Perché temono di passare per il partito dei migranti, in una stagione in cui il batik non va affatto di moda?
«L`esito della catastrofe culturale è che il Pd realisticamente, forse motivatamente, teme tutto ciò che può danneggiarlo sul piano elettorale. Ma guardiamo fuori dai nostri confini. Perché solo la Merkel ha avuto il coraggio di dire “Ce la faremo” di fronte ai profughi? Per questo ha quasi subìto una scissione interna e ha messo a repentaglio l`esito del voto. Insomma, si può anche perdere, ma non è detto, ed esistono anche sconfitte remunerative dal punto di vista dell`identità e dei valori. Chi non ha il coraggio di correre dei rischi né vince né convince».
Il che ci porta alla triste vicenda dello ius soli. Era davvero così mortalmente pericoloso votarlo?
«La legge era passata alla Camera nell`ottobre del 2015. In due anni non si è trovato il tempo di portarla al voto in Senato. Dunque, ci è arrivata all`ultimo minuto e in condizioni di grande incertezza. Ma, ecco il punto, si è considerato che i possibili voti persi, a causa di quella legge, sarebbero stati compensati probabilmente da altrettanti, se non più, voti conquistati proprio grazie all`approvazione dello ius soli? Se ci fossimo preoccupati a tempo debito di non rinunciare alla competizione a sinistra, sono convinto che avremmo oggi qualche centinaia di migliaia di elettori in più».
Magari quella resa vi ha invece sguarnito sul fianco sinistro…
«Di sicuro. Ma nessuno l`ha preso in considerazione e nessuno ha valutato quanto il Pd abbia perso dal punto di vista della sua fisionomia culturale e politica».
Che servirà alla sinistra per svegliarsi da questo lungo, brutto incantesimo?

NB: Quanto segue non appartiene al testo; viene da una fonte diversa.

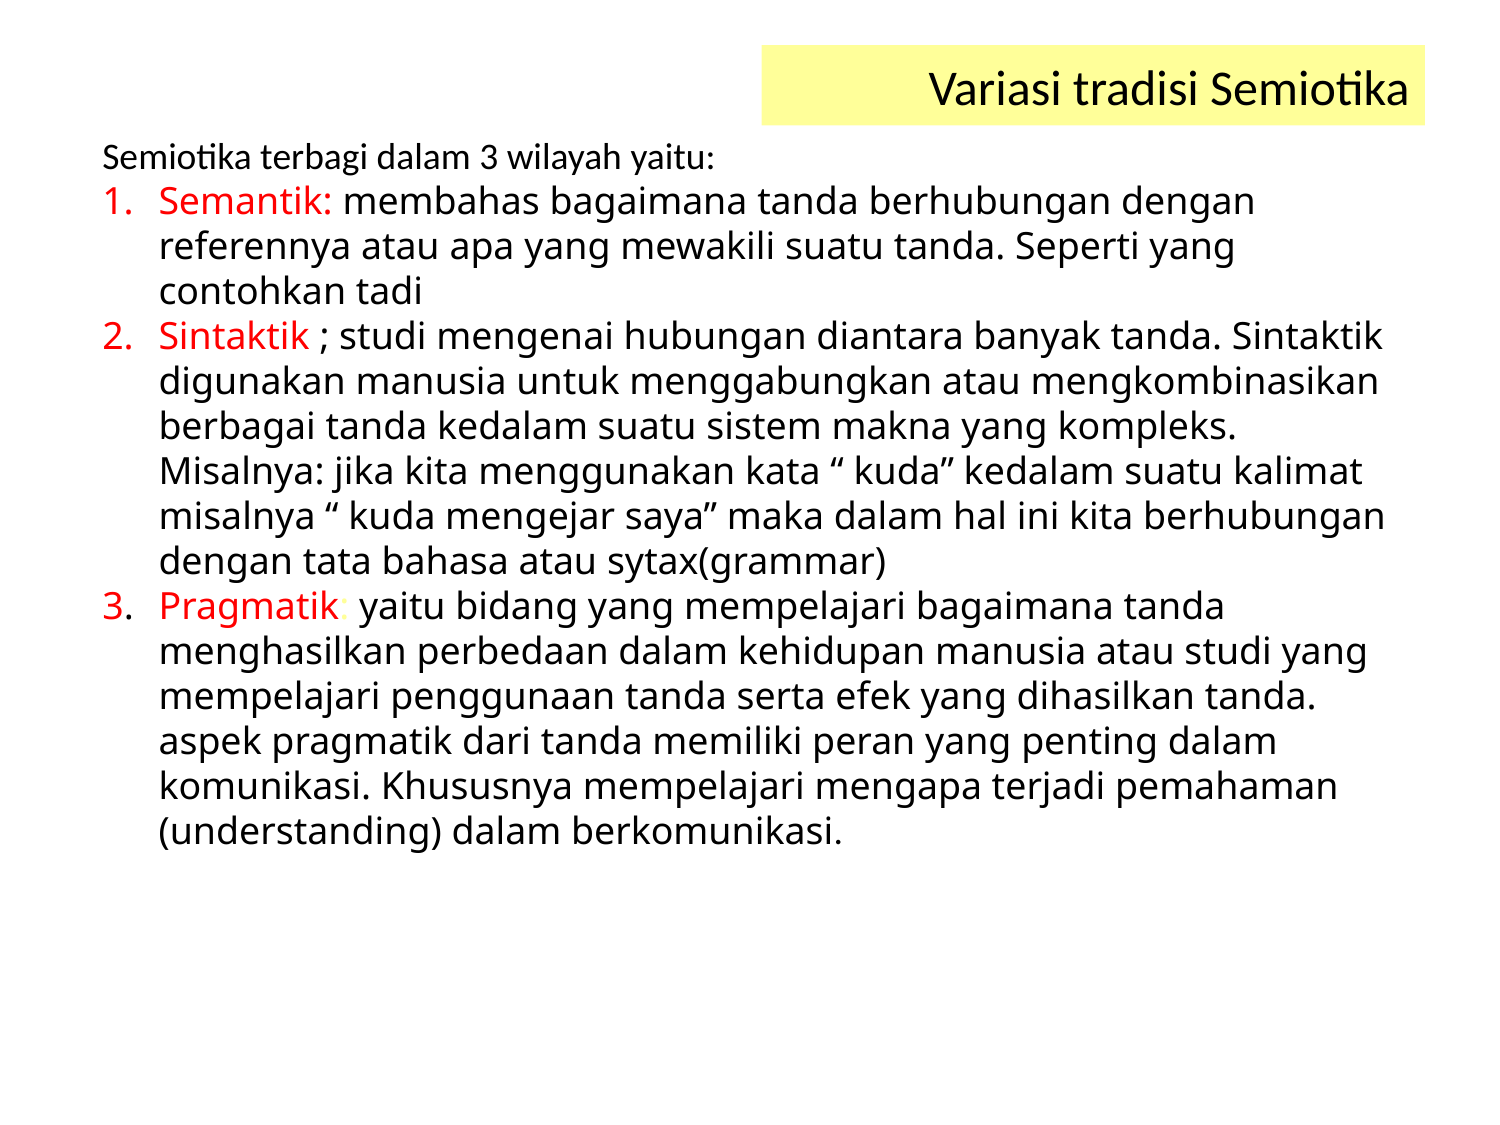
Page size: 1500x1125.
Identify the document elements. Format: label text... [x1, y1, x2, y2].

«A rischio di ripetermi: la cultura. Leggere i libri. I rapporti dell`Istat e dell`Inps suo presidente Tito Boeri, che conosce a fondo i dati relativi al contributo dato dagli stranieri per pagare le nostre pensioni, è uno dei pochi a spiegare una verità così spesso trascurata). Lui fa il suo mestiere di tecnico, ma siamo noi – è stata la sinistra – la prima a ignorare quei dati e a non farne il cuore del proprio discorso pubblico. Per questo parlo di cultura: perché è indispensabile una vera e propria battaglia culturale, a partire dai dati direaltà. E, come dicevo, da economia e demografia. È mai possibile che Silvio Berlusconi, a distanza di una settimana, prima parli di”476 mila clandestini” e, poi, di”630 mila”? Dove li teneva nascosti quegli oltre 150 mila irregolari? Studiare e raccontare la verità e costruire una rappresentazione la più vicina possibile alla realtà significa esattamente fare una grande azione culturale. Infatti, l`intera dimensione drammatica dell`immigrazione discende da quel circa mezzo milione di irregolari: dove si trovano gli autori di reato e i marginali, i senza fissa dimora e i senza documenti, i non integrati e quanti non si vogliono integrare. Ma in Italia, e da decenni, vivono oltre 5 milioni e 200 mila immigrati regolari che lavorano e realizzano l`8 per cento del nostro Pil, pagano le tasse, mandano i figli a scuola e contribuiscono alla ricchezza nazionale. Di questi, innanzitutto, dobbiamo parlare. Questa è, in primo luogo, l`immigrazione. Così come non dobbiamo respingere un solo profugo e dobbiamo lavorare per un`accoglienza la più ampia e per un`integrazione la più efficace possibile. Guardi, la convivenza è difficile, faticosa, spesso dolorosa, ma non ha alternative. Attrezziamoci».